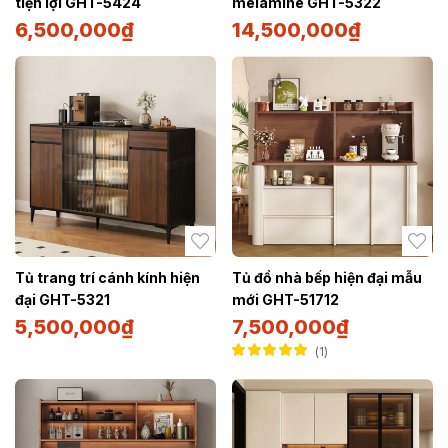
tiện lợi GHT-5424
melamine GHT-5322
6,500,000
₫
14,500,000
₫
Tủ trang trí cánh kính hiện
Tủ đồ nhà bếp hiện đại mẫu
đại GHT-5321
mới GHT-51712
5,500,000
₫
7,500,000
₫
1
Được xếp hạng
5.00
5 sao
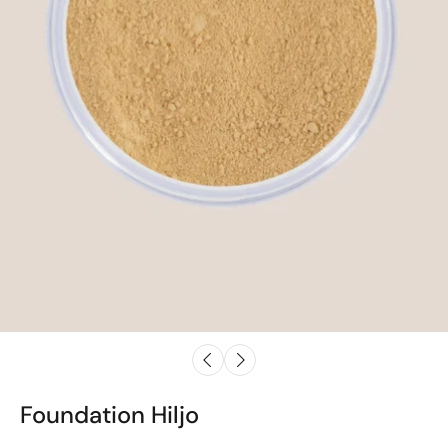
Foundation Hiljo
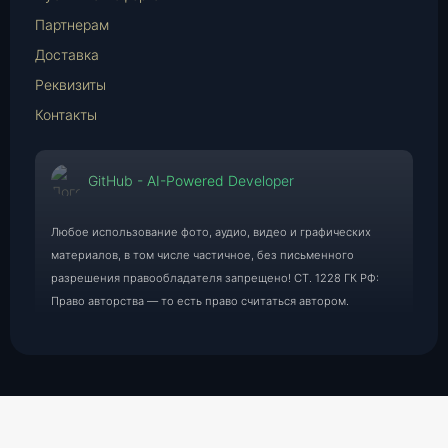
Партнерам
Доставка
Реквизиты
Контакты
GitHub - AI-Powered Developer
Любое использование фото, аудио, видео и графических
материалов, в том числе частичное, без письменного
разрешения правообладателя запрещено! СТ. 1228 ГК РФ:
Право авторства — то есть право считаться автором.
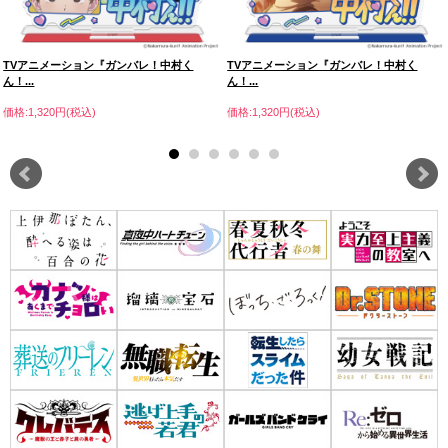
TVアニメーション『ガンバレ！中村く
TVアニメーション『ガンバレ！中村く
ん！...
ん！...
価格:1,320円(税込)
価格:1,320円(税込)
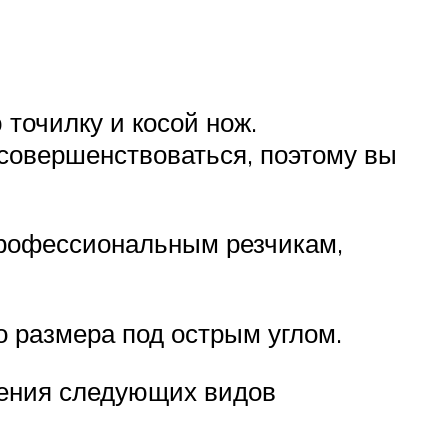
точилку и косой нож.
 совершенствоваться, поэтому вы
профессиональным резчикам,
о размера под острым углом.
нения следующих видов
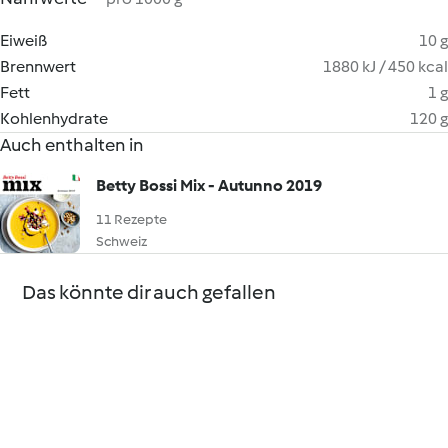
Eiweiß
10 g
Brennwert
1880 kJ / 450 kcal
Fett
1 g
Kohlenhydrate
120 g
Auch enthalten in
Betty Bossi Mix - Autunno 2019
11 Rezepte
Schweiz
Das könnte dir auch gefallen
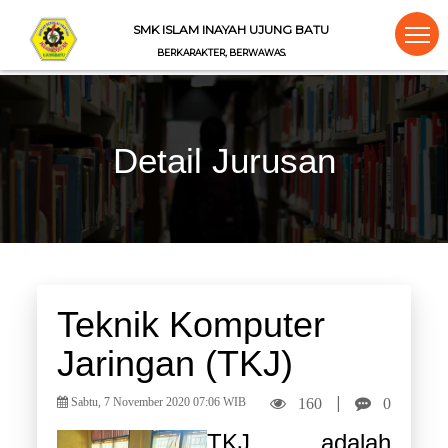
SMK ISLAM INAYAH UJUNG BATU
BERKARAKTER, BERWAWASAN, BERIMAN
Detail Jurusan
Teknik Komputer
Jaringan (TKJ)
|
160
0
Sabtu, 7 November 2020 07:06 WIB
TKJ adalah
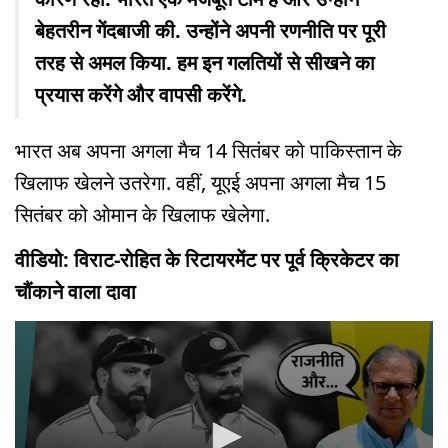
बेहतरीन गेंदबाजी की. उन्होंने अपनी रणनीति पर पूरी
तरह से अमल किया. हम इन गलतियों से सीखने का
प्रयास करेंगे और वापसी करेंगे.
भारत अब अपना अगला मैच 14 सितंबर को पाकिस्तान के
खिलाफ खेलने उतरेगा. वहीं, यूएई अपना अगला मैच 15
सितंबर को ओमान के खिलाफ खेलेगा.
वीडियो: विराट-रोहित के रिटायरमेंट पर पूर्व क्रिकेटर का
चौंकाने वाला दावा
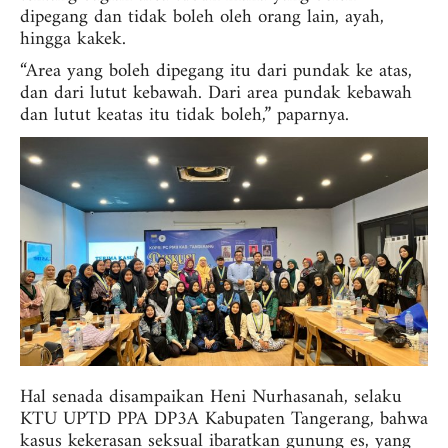
dipegang dan tidak boleh oleh orang lain, ayah,
hingga kakek.
“Area yang boleh dipegang itu dari pundak ke atas,
dan dari lutut kebawah. Dari area pundak kebawah
dan lutut keatas itu tidak boleh,” paparnya.
Hal senada disampaikan Heni Nurhasanah, selaku
KTU UPTD PPA DP3A Kabupaten Tangerang, bahwa
kasus kekerasan seksual ibaratkan gunung es, yang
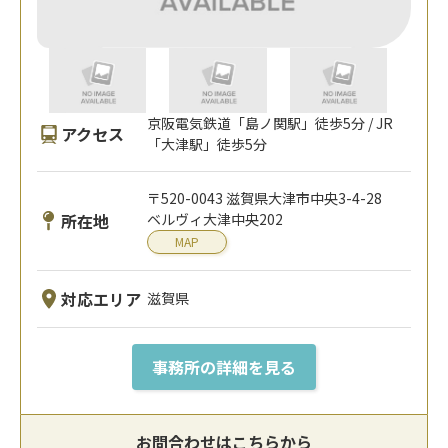
京阪電気鉄道「島ノ関駅」徒歩5分 / JR
アクセス
「大津駅」徒歩5分
〒520-0043 滋賀県大津市中央3-4-28
所在地
ベルヴィ大津中央202
MAP
対応エリア
滋賀県
事務所の詳細を見る
お問合わせはこちらから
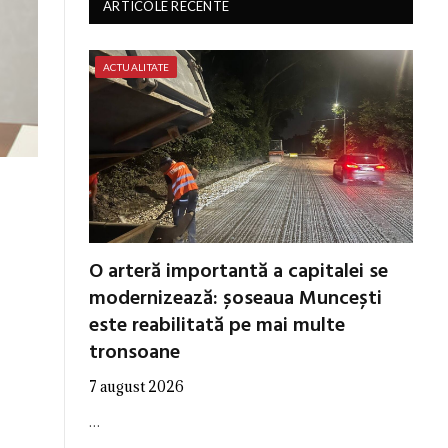
ARTICOLE RECENTE
ACTUALITATE
O arteră importantă a capitalei se
modernizează: șoseaua Muncești
este reabilitată pe mai multe
tronsoane
7 august 2026
…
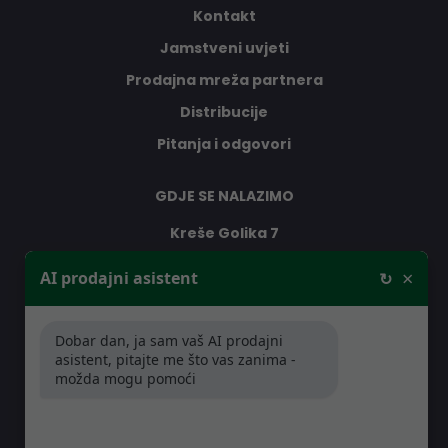
Kontakt
Jamstveni uvjeti
Prodajna mreža partnera
Distribucije
Pitanja i odgovori
GDJE SE NALAZIMO
Kreše Golika 7
10000 Zagreb
×
AI prodajni asistent
↻
Hrvatska
Dobar dan, ja sam vaš AI prodajni
RADNO VRIJEME
asistent, pitajte me što vas zanima -
možda mogu pomoći
Pon-Čet: 08:30 - 16:30h
Pet: 08:30 - 16:00h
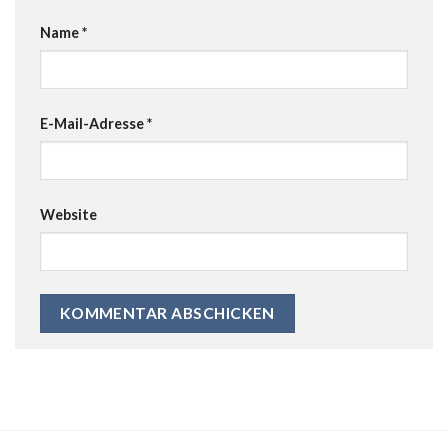
Name
*
E-Mail-Adresse
*
Website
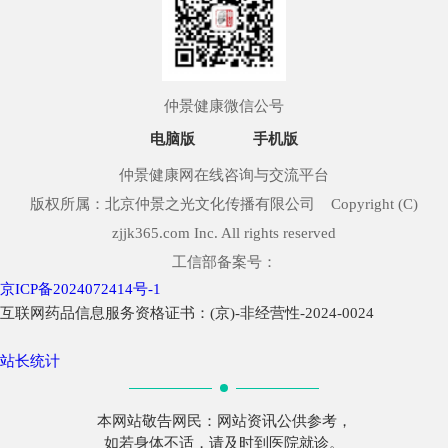
仲景健康微信公号
电脑版
手机版
仲景健康网在线咨询与交流平台
版权所属：北京仲景之光文化传播有限公司 Copyright (C)
zjjk365.com Inc. All rights reserved
工信部备案号：
京ICP备2024072414号-1
互联网药品信息服务资格证书：(京)-非经营性-2024-0024
站长统计
本网站敬告网民：网站资讯公供参考，
如若身体不适，请及时到医院就诊。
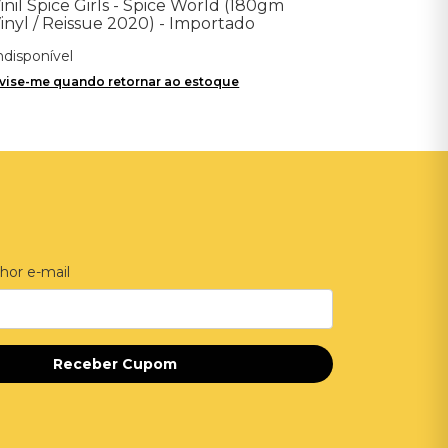
inil Spice Girls - Spice World (180gm
inyl / Reissue 2020) - Importado
ndisponível
vise-me quando retornar ao estoque
hor e-mail
Receber Cupom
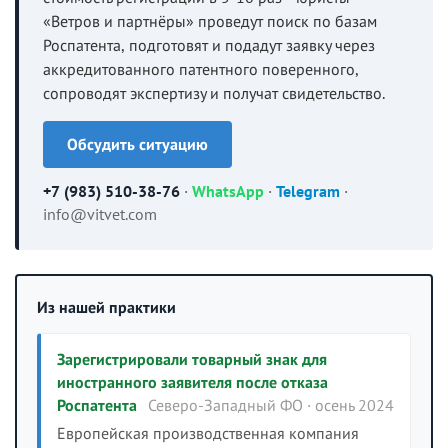
«Ветров и партнёры» проведут поиск по базам
Роспатента, подготовят и подадут заявку через
аккредитованного патентного поверенного,
сопроводят экспертизу и получат свидетельство.
Обсудить ситуацию
+7 (983) 510-38-76
·
WhatsApp
·
Telegram
·
info@vitvet.com
Из нашей практики
Зарегистрировали товарный знак для
иностранного заявителя после отказа
Роспатента
Северо-Западный ФО · осень 2024
Европейская производственная компания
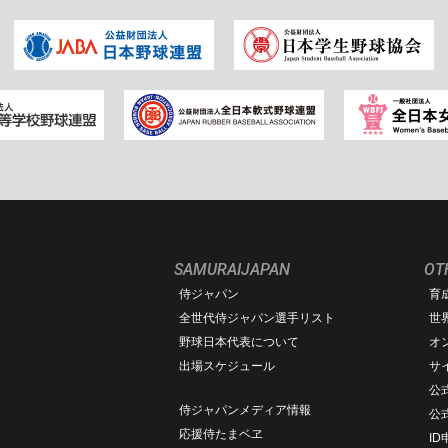
SAMURAIJAPAN
OT
侍ジャパン
育
ム
全世代侍ジャパン選手リスト
世
野球日本代表について
オ
出場スケジュール
サ
公式
侍ジャパンメディア情報
公
応援侍たまベヱ
I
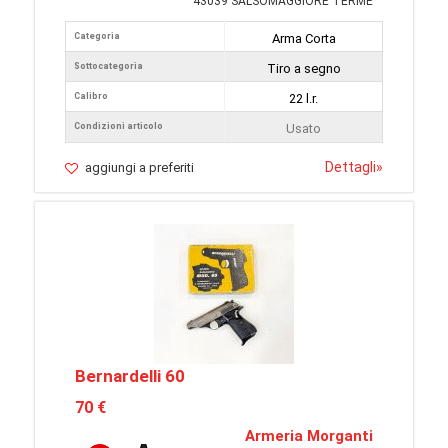
43039 SALSOMAGGIORE TERME
Categoria
Arma Corta
Sottocategoria
Tiro a segno
Calibro
22 l.r.
Condizioni articolo
Usato
Dettagli
»
aggiungi a preferiti
Bernardelli 60
70 €
Armeria Morganti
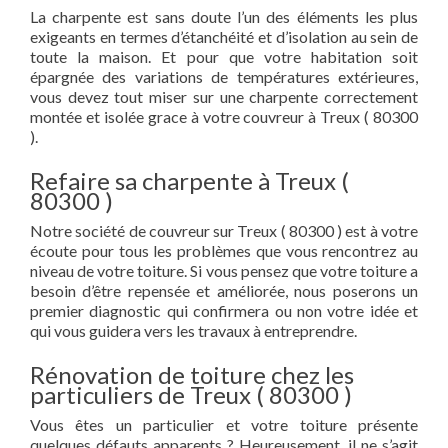
La charpente est sans doute l’un des éléments les plus
exigeants en termes d’étanchéité et d’isolation au sein de
toute la maison. Et pour que votre habitation soit
épargnée des variations de températures extérieures,
vous devez tout miser sur une charpente correctement
montée et isolée grace à votre couvreur à Treux ( 80300
).
Refaire sa charpente à Treux (
80300 )
Notre société de couvreur sur Treux ( 80300 ) est à votre
écoute pour tous les problèmes que vous rencontrez au
niveau de votre toiture. Si vous pensez que votre toiture a
besoin d’être repensée et améliorée, nous poserons un
premier diagnostic qui confirmera ou non votre idée et
qui vous guidera vers les travaux à entreprendre.
Rénovation de toiture chez les
particuliers de Treux ( 80300 )
Vous êtes un particulier et votre toiture présente
quelques défauts apparents ? Heureusement, il ne s’agit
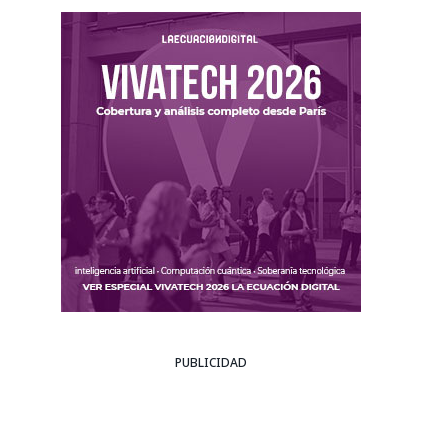
PUBLICIDAD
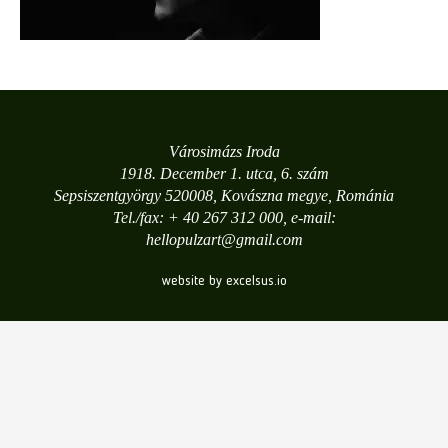
Városimázs Iroda
1918. December 1. utca, 6. szám
Sepsiszentgyörgy 520008, Kovászna megye, Románia
Tel./fax: + 40 267 312 000, e-mail:
hellopulzart@gmail.com
website by excelsus.io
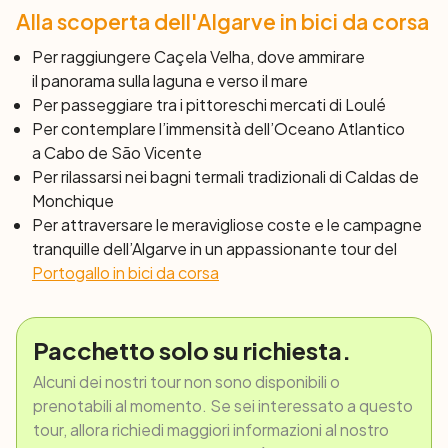
circondata da caffetterie e negozi di artigianato, che
Alla scoperta dell'Algarve in bici da corsa
vende prodotti di produzione locale. Un caffè e
pastel
de nata
(crostata di crema pasticciera) sulla terrazza sul
Per raggiungere Caçela Velha, dove ammirare
retro della
pasteleria Agua Mel
è un must. Proseguirete
il panorama sulla laguna e verso il mare
lungo strade tranquille e ondulate verso Messines, una
Per passeggiare tra i pittoreschi mercati di Loulé
tipica città agricola, con strade strette e un’altra bella
Per contemplare l’immensità dell’Oceano Atlantico
chiesina. Entrerete poi in lussureggianti vallate verdi, con
a Cabo de São Vicente
piccoli borghi e cascine in mezzo a una fitta vegetazione
Per rilassarsi nei bagni termali tradizionali di Caldas de
e pedalerete fino a Silves, un’incantevole città sulle rive
Monchique
del Rio Arade. Ricca di storia, Silves era una volta la
Per attraversare le meravigliose coste e le campagne
capitale moresca ed è tuttora la dimora del castello
tranquille dell’Algarve in un appassionante tour del
meglio conservato dell’Algarve. Sede di un festival
Portogallo in bici da corsa
medievale annuale, uno dei più grandi della regione,
Silves è normalmente una città sospesa nel tempo. Qui
ci sono molti bar e ristoranti di cucina locale nelle viuzze
Pacchetto solo su richiesta.
acciottolate, dove è possibile cenare tranquillamente, e
Alcuni dei nostri tour non sono disponibili o
un caffè proprio all’ingresso del castello dove suonano
prenotabili al momento. Se sei interessato a questo
musica dal vivo.
tour, allora richiedi maggiori informazioni al nostro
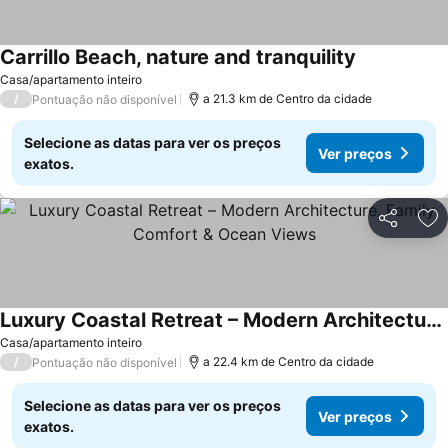
Carrillo Beach, nature and tranquility
Ver preços
Casa/apartamento inteiro
/
a 21.3 km de Centro da cidade
Pontuação não disponível
Selecione as datas para ver os preços
Ver preços
exatos.
Partilhar
Ad
Luxury Coastal Retreat – Modern Architecture, Family Comfort & Ocean Views
Ver preços
Casa/apartamento inteiro
/
a 22.4 km de Centro da cidade
Pontuação não disponível
Selecione as datas para ver os preços
Ver preços
exatos.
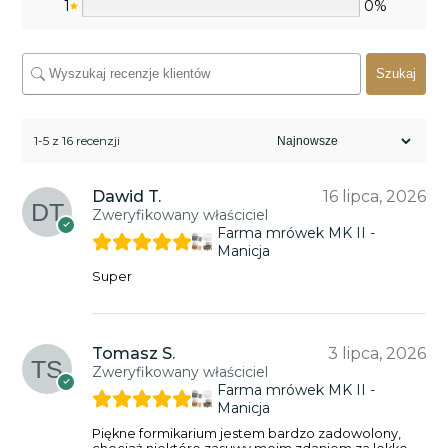
1
0%
Szukaj
1-5 z 16 recenzji
Dawid T.
16 lipca, 2026
Zweryfikowany właściciel
Farma mrówek MK II -
Manicja
Super
Tomasz S.
3 lipca, 2026
Zweryfikowany właściciel
Farma mrówek MK II -
Manicja
Piękne formikarium jestem bardzo zadowolony,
★ ★ ★ ★ ★ ★ ★
Exercise objective: Given the entries above, transcribe exactly the lines from the one holding "खिलाफ खेलने उतरेगा." through the one holding "hingga kakek."; pictures do not belong in the transcription.

Result below:
खिलाफ खेलने उतरेगा. वहीं, यूएई अपना अगला मैच 15
सितंबर को ओमान के खिलाफ खेलेगा.
वीडियो: विराट-रोहित के रिटायरमेंट पर पूर्व क्रिकेटर का
चौंकाने वाला दावा
dipegang dan tidak boleh oleh orang lain, ayah,
hingga kakek.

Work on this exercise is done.